WORK TASK:
Reproduce the records without their pictures, keeping every word as it is.

BEGIN INFORMATION SUPPLIED

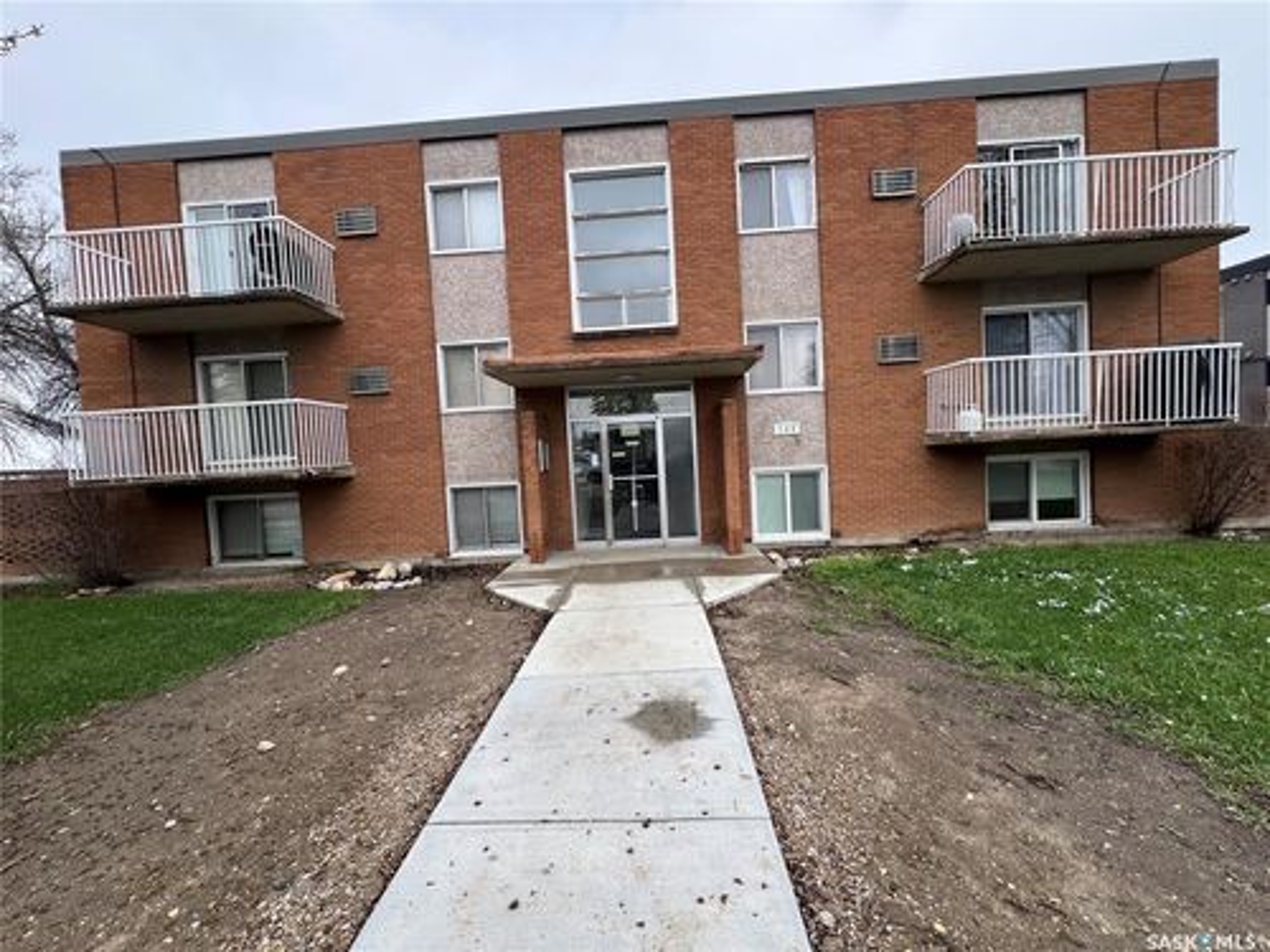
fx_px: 477
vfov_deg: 89.9
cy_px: 476
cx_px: 635
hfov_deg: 106.2
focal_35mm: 13
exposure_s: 1/1206
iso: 32
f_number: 1.8
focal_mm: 1.57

END INFORMATION SUPPLIED

ANSWER BOX:
fx_px: 477
vfov_deg: 89.9
cy_px: 476
cx_px: 635
hfov_deg: 106.2
focal_35mm: 13
exposure_s: 1/1206
iso: 32
f_number: 1.8
focal_mm: 1.57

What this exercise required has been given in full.